Data provided:
══════════════════════════════
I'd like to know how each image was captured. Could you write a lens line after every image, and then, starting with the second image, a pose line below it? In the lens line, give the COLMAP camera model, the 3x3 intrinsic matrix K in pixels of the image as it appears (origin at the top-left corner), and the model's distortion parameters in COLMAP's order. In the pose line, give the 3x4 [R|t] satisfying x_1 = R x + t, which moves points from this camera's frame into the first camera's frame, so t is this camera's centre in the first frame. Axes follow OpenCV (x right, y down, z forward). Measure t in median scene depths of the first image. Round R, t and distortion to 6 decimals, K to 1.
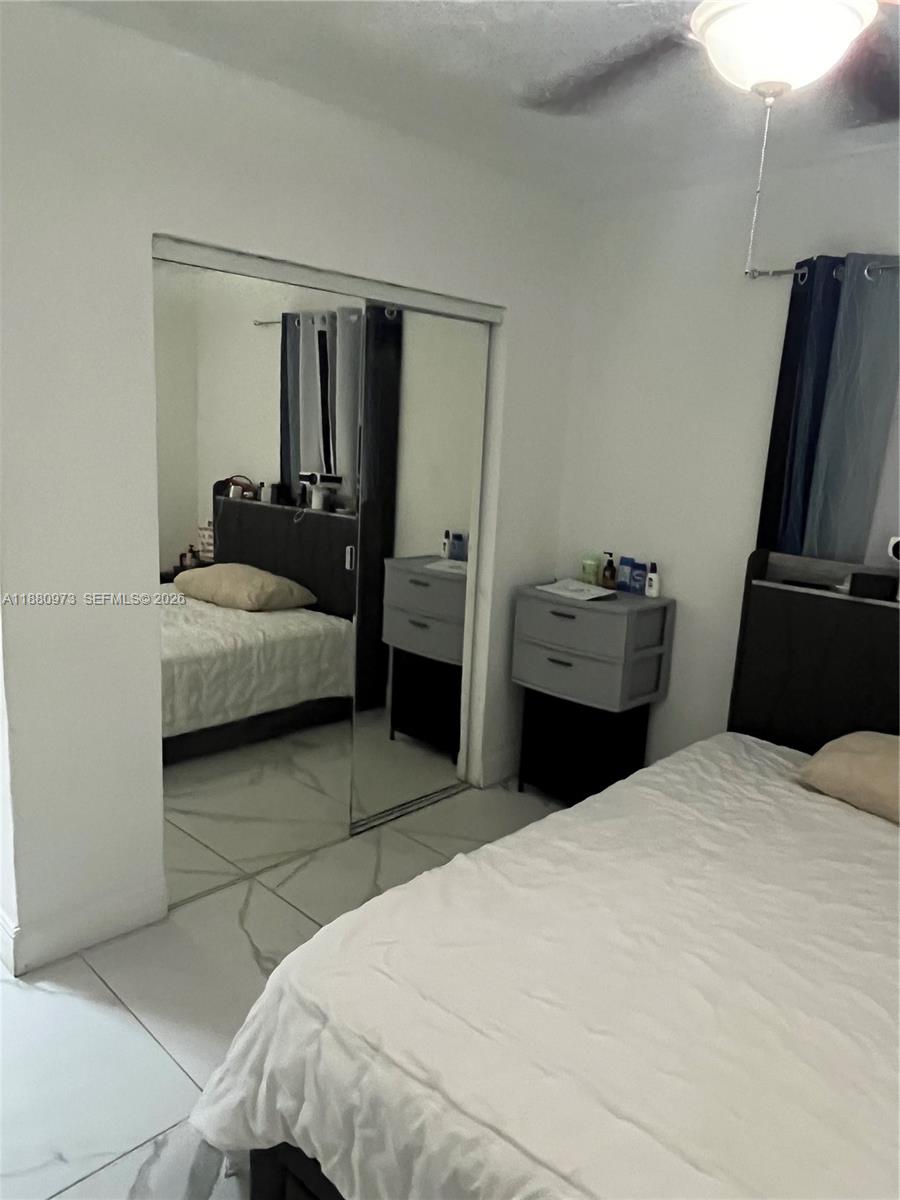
lens RADIAL K [[812.7, 0, 454.1], [0, 812.7, 604.7], [0, 0, 1]] dist [-0.043580, 0.037274]
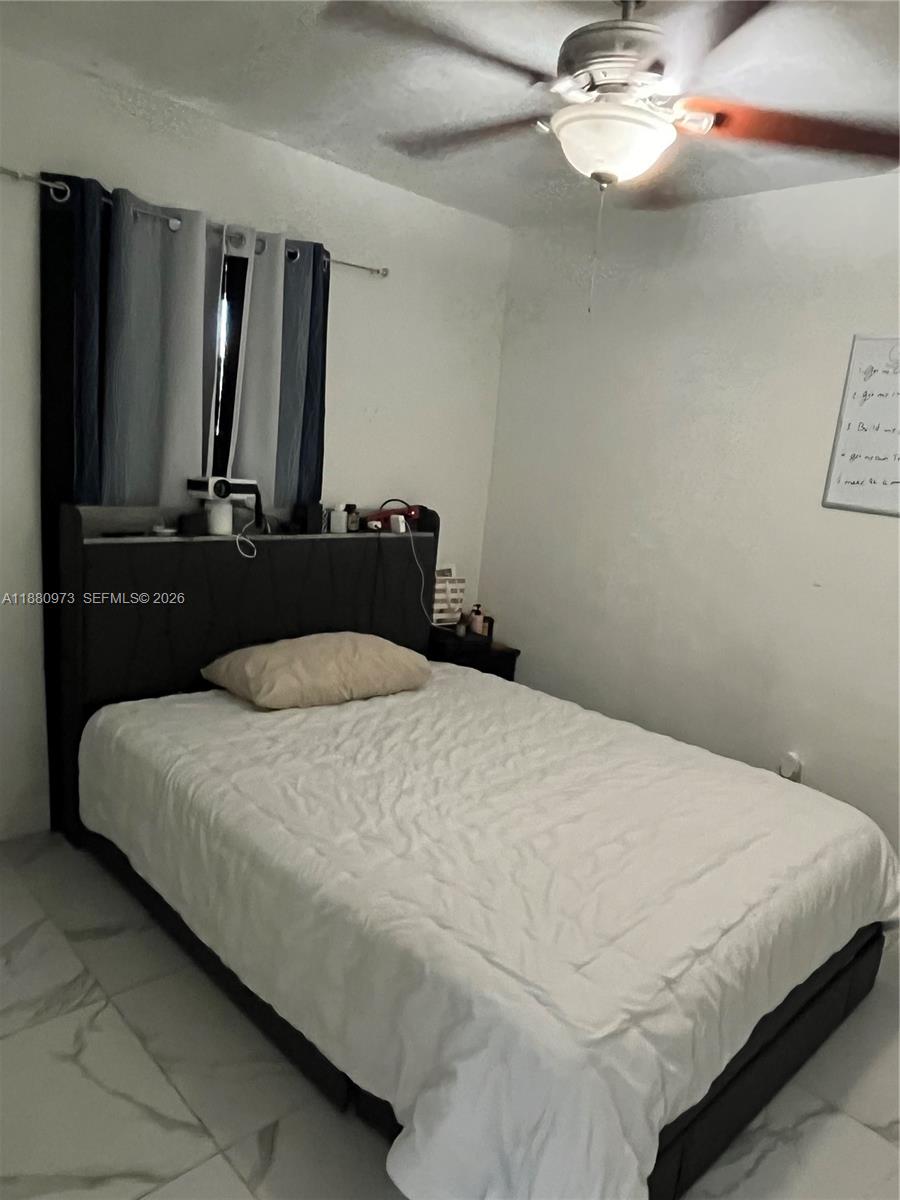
lens RADIAL K [[812.7, 0, 454.1], [0, 812.7, 604.7], [0, 0, 1]] dist [-0.043580, 0.037274]
pose [[0.059280, -0.252351, 0.965818, -1.032515], [0.127995, 0.961455, 0.243355, -0.266104], [-0.990002, 0.109194, 0.089294, 1.094524]]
══════════════════════════════
Problem statement:
Retype every line above exactly as it appears, but leave the pictures out.

Output of the exercise:
I'd like to know how each image was captured. Could you write a lens line after every image, and then, starting with the second image, a pose line below it? In the lens line, give the COLMAP camera model, the 3x3 intrinsic matrix K in pixels of the image as it appears (origin at the top-left corner), and the model's distortion parameters in COLMAP's order. In the pose line, give the 3x4 [R|t] satisfying x_1 = R x + t, which moves points from this camera's frame into the first camera's frame, so t is this camera's centre in the first frame. Axes follow OpenCV (x right, y down, z forward). Measure t in median scene depths of the first image. Round R, t and distortion to 6 decimals, K to 1.
lens RADIAL K [[812.7, 0, 454.1], [0, 812.7, 604.7], [0, 0, 1]] dist [-0.043580, 0.037274]
lens RADIAL K [[812.7, 0, 454.1], [0, 812.7, 604.7], [0, 0, 1]] dist [-0.043580, 0.037274]
pose [[0.059280, -0.252351, 0.965818, -1.032515], [0.127995, 0.961455, 0.243355, -0.266104], [-0.990002, 0.109194, 0.089294, 1.094524]]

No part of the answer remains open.